Directions for this task:
Convert the data below into a JSON list of strings, with each non-blank line as its own string. Leave out the blank lines.

Exercise data:

--- START ---

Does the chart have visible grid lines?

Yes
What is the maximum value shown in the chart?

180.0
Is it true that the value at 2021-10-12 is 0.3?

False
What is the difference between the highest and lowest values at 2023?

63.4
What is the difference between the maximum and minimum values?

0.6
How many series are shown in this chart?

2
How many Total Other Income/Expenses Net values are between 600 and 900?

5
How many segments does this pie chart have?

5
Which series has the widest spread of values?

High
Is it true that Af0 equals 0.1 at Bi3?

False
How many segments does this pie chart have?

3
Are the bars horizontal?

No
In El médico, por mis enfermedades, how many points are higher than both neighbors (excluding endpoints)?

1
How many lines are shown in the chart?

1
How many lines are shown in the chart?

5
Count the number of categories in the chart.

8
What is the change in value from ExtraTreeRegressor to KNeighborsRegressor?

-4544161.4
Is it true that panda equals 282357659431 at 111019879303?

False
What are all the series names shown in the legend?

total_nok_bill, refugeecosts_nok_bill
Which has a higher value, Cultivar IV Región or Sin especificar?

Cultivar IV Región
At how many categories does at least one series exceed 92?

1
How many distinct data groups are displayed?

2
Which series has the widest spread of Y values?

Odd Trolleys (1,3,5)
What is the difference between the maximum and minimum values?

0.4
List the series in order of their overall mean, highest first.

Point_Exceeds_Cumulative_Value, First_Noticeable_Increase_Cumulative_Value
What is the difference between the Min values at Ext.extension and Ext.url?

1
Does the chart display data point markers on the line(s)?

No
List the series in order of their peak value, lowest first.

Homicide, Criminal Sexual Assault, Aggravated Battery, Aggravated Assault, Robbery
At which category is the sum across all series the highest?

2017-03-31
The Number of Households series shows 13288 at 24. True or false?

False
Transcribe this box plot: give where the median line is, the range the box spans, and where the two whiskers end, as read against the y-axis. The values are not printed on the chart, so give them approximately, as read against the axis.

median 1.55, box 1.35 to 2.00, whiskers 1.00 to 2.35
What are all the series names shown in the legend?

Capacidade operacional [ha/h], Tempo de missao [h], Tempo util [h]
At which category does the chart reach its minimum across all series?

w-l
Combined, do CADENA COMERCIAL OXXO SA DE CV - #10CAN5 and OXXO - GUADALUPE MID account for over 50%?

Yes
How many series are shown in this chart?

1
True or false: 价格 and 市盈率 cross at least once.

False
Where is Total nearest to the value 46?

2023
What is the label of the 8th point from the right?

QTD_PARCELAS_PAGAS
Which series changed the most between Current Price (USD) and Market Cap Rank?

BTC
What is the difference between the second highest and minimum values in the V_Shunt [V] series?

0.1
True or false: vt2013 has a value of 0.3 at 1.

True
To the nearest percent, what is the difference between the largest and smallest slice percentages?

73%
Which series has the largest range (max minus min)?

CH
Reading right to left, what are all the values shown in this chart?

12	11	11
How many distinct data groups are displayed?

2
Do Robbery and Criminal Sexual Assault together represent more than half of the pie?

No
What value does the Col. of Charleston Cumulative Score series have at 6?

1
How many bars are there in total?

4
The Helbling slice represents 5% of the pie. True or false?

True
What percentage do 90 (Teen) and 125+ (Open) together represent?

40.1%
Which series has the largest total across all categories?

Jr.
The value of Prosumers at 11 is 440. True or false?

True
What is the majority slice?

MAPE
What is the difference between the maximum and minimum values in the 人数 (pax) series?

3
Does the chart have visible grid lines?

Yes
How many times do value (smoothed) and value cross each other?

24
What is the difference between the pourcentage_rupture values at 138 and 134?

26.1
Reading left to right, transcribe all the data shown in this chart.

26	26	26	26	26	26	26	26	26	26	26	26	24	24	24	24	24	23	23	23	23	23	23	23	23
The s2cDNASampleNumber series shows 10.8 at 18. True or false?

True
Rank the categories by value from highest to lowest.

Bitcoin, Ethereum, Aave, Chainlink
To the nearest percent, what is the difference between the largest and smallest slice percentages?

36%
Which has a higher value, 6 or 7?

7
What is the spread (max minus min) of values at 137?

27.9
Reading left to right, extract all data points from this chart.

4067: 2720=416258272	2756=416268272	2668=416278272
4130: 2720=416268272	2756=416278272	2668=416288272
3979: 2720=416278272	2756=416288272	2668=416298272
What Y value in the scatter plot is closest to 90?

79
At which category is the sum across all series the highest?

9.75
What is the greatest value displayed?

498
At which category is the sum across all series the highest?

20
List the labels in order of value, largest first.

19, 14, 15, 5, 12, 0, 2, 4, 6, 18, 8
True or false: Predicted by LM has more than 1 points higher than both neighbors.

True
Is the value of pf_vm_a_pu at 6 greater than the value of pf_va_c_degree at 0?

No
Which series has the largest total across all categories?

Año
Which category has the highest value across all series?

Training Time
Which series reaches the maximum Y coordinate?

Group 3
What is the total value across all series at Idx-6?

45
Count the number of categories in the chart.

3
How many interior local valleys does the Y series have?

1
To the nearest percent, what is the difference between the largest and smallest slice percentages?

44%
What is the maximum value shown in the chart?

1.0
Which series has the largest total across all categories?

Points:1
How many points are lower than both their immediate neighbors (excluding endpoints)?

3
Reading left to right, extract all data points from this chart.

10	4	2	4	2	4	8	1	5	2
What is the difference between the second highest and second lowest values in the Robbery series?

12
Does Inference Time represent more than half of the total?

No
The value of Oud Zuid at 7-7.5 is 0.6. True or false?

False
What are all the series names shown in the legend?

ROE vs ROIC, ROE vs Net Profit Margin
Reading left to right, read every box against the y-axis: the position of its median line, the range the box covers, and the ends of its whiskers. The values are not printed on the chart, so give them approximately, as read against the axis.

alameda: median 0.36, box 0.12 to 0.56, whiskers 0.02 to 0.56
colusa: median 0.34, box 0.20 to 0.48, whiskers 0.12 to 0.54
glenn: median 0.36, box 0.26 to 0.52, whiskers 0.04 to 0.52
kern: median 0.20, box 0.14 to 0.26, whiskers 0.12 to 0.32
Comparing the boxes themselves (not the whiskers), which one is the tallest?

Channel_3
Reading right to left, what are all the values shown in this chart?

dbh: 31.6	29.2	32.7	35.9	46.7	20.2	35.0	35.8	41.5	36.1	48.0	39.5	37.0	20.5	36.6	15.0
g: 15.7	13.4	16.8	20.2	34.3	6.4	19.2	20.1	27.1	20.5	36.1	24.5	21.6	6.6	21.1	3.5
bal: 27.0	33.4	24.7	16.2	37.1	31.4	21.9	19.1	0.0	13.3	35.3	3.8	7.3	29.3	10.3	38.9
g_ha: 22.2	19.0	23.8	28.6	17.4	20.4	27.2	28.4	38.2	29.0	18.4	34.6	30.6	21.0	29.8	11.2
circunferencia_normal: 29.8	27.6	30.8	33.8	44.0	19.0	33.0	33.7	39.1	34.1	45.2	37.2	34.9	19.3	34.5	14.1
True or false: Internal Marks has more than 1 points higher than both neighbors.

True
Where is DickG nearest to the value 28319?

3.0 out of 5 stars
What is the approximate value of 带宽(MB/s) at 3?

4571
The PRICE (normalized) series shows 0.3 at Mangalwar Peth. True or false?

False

--- END ---

Solution:
[
  "Does the chart have visible grid lines?",
  "Yes",
  "What is the maximum value shown in the chart?",
  "180.0",
  "Is it true that the value at 2021-10-12 is 0.3?",
  "False",
  "What is the difference between the highest and lowest values at 2023?",
  "63.4",
  "What is the difference between the maximum and minimum values?",
  "0.6",
  "How many series are shown in this chart?",
  "2",
  "How many Total Other Income/Expenses Net values are between 600 and 900?",
  "5",
  "How many segments does this pie chart have?",
  "5",
  "Which series has the widest spread of values?",
  "High",
  "Is it true that Af0 equals 0.1 at Bi3?",
  "False",
  "How many segments does this pie chart have?",
  "3",
  "Are the bars horizontal?",
  "No",
  "In El médico, por mis enfermedades, how many points are higher than both neighbors (excluding endpoints)?",
  "1",
  "How many lines are shown in the chart?",
  "1",
  "How many lines are shown in the chart?",
  "5",
  "Count the number of categories in the chart.",
  "8",
  "What is the change in value from ExtraTreeRegressor to KNeighborsRegressor?",
  "-4544161.4",
  "Is it true that panda equals 282357659431 at 111019879303?",
  "False",
  "What are all the series names shown in the legend?",
  "total_nok_bill, refugeecosts_nok_bill",
  "Which has a higher value, Cultivar IV Región or Sin especificar?",
  "Cultivar IV Región",
  "At how many categories does at least one series exceed 92?",
  "1",
  "How many distinct data groups are displayed?",
  "2",
  "Which series has the widest spread of Y values?",
  "Odd Trolleys (1,3,5)",
  "What is the difference between the maximum and minimum values?",
  "0.4",
  "List the series in order of their overall mean, highest first.",
  "Point_Exceeds_Cumulative_Value, First_Noticeable_Increase_Cumulative_Value",
  "What is the difference between the Min values at Ext.extension and Ext.url?",
  "1",
  "Does the chart display data point markers on the line(s)?",
  "No",
  "List the series in order of their peak value, lowest first.",
  "Homicide, Criminal Sexual Assault, Aggravated Battery, Aggravated Assault, Robbery",
  "At which category is the sum across all series the highest?",
  "2017-03-31",
  "The Number of Households series shows 13288 at 24. True or false?",
  "False",
  "Transcribe this box plot: give where the median line is, the range the box spans, and where the two whiskers end, as read against the y-axis. The values are not printed on the chart, so give them approximately, as read against the axis.",
  "median 1.55, box 1.35 to 2.00, whiskers 1.00 to 2.35",
  "What are all the series names shown in the legend?",
  "Capacidade operacional [ha/h], Tempo de missao [h], Tempo util [h]",
  "At which category does the chart reach its minimum across all series?",
  "w-l",
  "Combined, do CADENA COMERCIAL OXXO SA DE CV - #10CAN5 and OXXO - GUADALUPE MID account for over 50%?",
  "Yes",
  "How many series are shown in this chart?",
  "1",
  "True or false: 价格 and 市盈率 cross at least once.",
  "False",
  "Where is Total nearest to the value 46?",
  "2023",
  "What is the label of the 8th point from the right?",
  "QTD_PARCELAS_PAGAS",
  "Which series changed the most between Current Price (USD) and Market Cap Rank?",
  "BTC",
  "What is the difference between the second highest and minimum values in the V_Shunt [V] series?",
  "0.1",
  "True or false: vt2013 has a value of 0.3 at 1.",
  "True",
  "To the nearest percent, what is the difference between the largest and smallest slice percentages?",
  "73%",
  "Which series has the largest range (max minus min)?",
  "CH",
  "Reading right to left, what are all the values shown in this chart?",
  "12\t11\t11",
  "How many distinct data groups are displayed?",
  "2",
  "Do Robbery and Criminal Sexual Assault together represent more than half of the pie?",
  "No",
  "What value does the Col. of Charleston Cumulative Score series have at 6?",
  "1",
  "How many bars are there in total?",
  "4",
  "The Helbling slice represents 5% of the pie. True or false?",
  "True",
  "What percentage do 90 (Teen) and 125+ (Open) together represent?",
  "40.1%",
  "Which series has the largest total across all categories?",
  "Jr.",
  "The value of Prosumers at 11 is 440. True or false?",
  "True",
  "What is the majority slice?",
  "MAPE",
  "What is the difference between the maximum and minimum values in the 人数 (pax) series?",
  "3",
  "Does the chart have visible grid lines?",
  "Yes",
  "How many times do value (smoothed) and value cross each other?",
  "24",
  "What is the difference between the pourcentage_rupture values at 138 and 134?",
  "26.1",
  "Reading left to right, transcribe all the data shown in this chart.",
  "26\t26\t26\t26\t26\t26\t26\t26\t26\t26\t26\t26\t24\t24\t24\t24\t24\t23\t23\t23\t23\t23\t23\t23\t23",
  "The s2cDNASampleNumber series shows 10.8 at 18. True or false?",
  "True",
  "Rank the categories by value from highest to lowest.",
  "Bitcoin, Ethereum, Aave, Chainlink",
  "To the nearest percent, what is the difference between the largest and smallest slice percentages?",
  "36%",
  "Which has a higher value, 6 or 7?",
  "7",
  "What is the spread (max minus min) of values at 137?",
  "27.9",
  "Reading left to right, extract all data points from this chart.",
  "4067: 2720=416258272\t2756=416268272\t2668=416278272",
  "4130: 2720=416268272\t2756=416278272\t2668=416288272",
  "3979: 2720=416278272\t2756=416288272\t2668=416298272",
  "What Y value in the scatter plot is closest to 90?",
  "79",
  "At which category is the sum across all series the highest?",
  "9.75",
  "What is the greatest value displayed?",
  "498",
  "At which category is the sum across all series the highest?",
  "20",
  "List the labels in order of value, largest first.",
  "19, 14, 15, 5, 12, 0, 2, 4, 6, 18, 8",
  "True or false: Predicted by LM has more than 1 points higher than both neighbors.",
  "True",
  "Is the value of pf_vm_a_pu at 6 greater than the value of pf_va_c_degree at 0?",
  "No",
  "Which series has the largest total across all categories?",
  "Año",
  "Which category has the highest value across all series?",
  "Training Time",
  "Which series reaches the maximum Y coordinate?",
  "Group 3",
  "What is the total value across all series at Idx-6?",
  "45",
  "Count the number of categories in the chart.",
  "3",
  "How many interior local valleys does the Y series have?",
  "1",
  "To the nearest percent, what is the difference between the largest and smallest slice percentages?",
  "44%",
  "What is the maximum value shown in the chart?",
  "1.0",
  "Which series has the largest total across all categories?",
  "Points:1",
  "How many points are lower than both their immediate neighbors (excluding endpoints)?",
  "3",
  "Reading left to right, extract all data points from this chart.",
  "10\t4\t2\t4\t2\t4\t8\t1\t5\t2",
  "What is the difference between the second highest and second lowest values in the Robbery series?",
  "12",
  "Does Inference Time represent more than half of the total?",
  "No",
  "The value of Oud Zuid at 7-7.5 is 0.6. True or false?",
  "False",
  "What are all the series names shown in the legend?",
  "ROE vs ROIC, ROE vs Net Profit Margin",
  "Reading left to right, read every box against the y-axis: the position of its median line, the range the box covers, and the ends of its whiskers. The values are not printed on the chart, so give them approximately, as read against the axis.",
  "alameda: median 0.36, box 0.12 to 0.56, whiskers 0.02 to 0.56",
  "colusa: median 0.34, box 0.20 to 0.48, whiskers 0.12 to 0.54",
  "glenn: median 0.36, box 0.26 to 0.52, whiskers 0.04 to 0.52",
  "kern: median 0.20, box 0.14 to 0.26, whiskers 0.12 to 0.32",
  "Comparing the boxes themselves (not the whiskers), which one is the tallest?",
  "Channel_3",
  "Reading right to left, what are all the values shown in this chart?",
  "dbh: 31.6\t29.2\t32.7\t35.9\t46.7\t20.2\t35.0\t35.8\t41.5\t36.1\t48.0\t39.5\t37.0\t20.5\t36.6\t15.0",
  "g: 15.7\t13.4\t16.8\t20.2\t34.3\t6.4\t19.2\t20.1\t27.1\t20.5\t36.1\t24.5\t21.6\t6.6\t21.1\t3.5",
  "bal: 27.0\t33.4\t24.7\t16.2\t37.1\t31.4\t21.9\t19.1\t0.0\t13.3\t35.3\t3.8\t7.3\t29.3\t10.3\t38.9",
  "g_ha: 22.2\t19.0\t23.8\t28.6\t17.4\t20.4\t27.2\t28.4\t38.2\t29.0\t18.4\t34.6\t30.6\t21.0\t29.8\t11.2",
  "circunferencia_normal: 29.8\t27.6\t30.8\t33.8\t44.0\t19.0\t33.0\t33.7\t39.1\t34.1\t45.2\t37.2\t34.9\t19.3\t34.5\t14.1",
  "True or false: Internal Marks has more than 1 points higher than both neighbors.",
  "True",
  "Where is DickG nearest to the value 28319?",
  "3.0 out of 5 stars",
  "What is the approximate value of 带宽(MB/s) at 3?",
  "4571",
  "The PRICE (normalized) series shows 0.3 at Mangalwar Peth. True or false?",
  "False"
]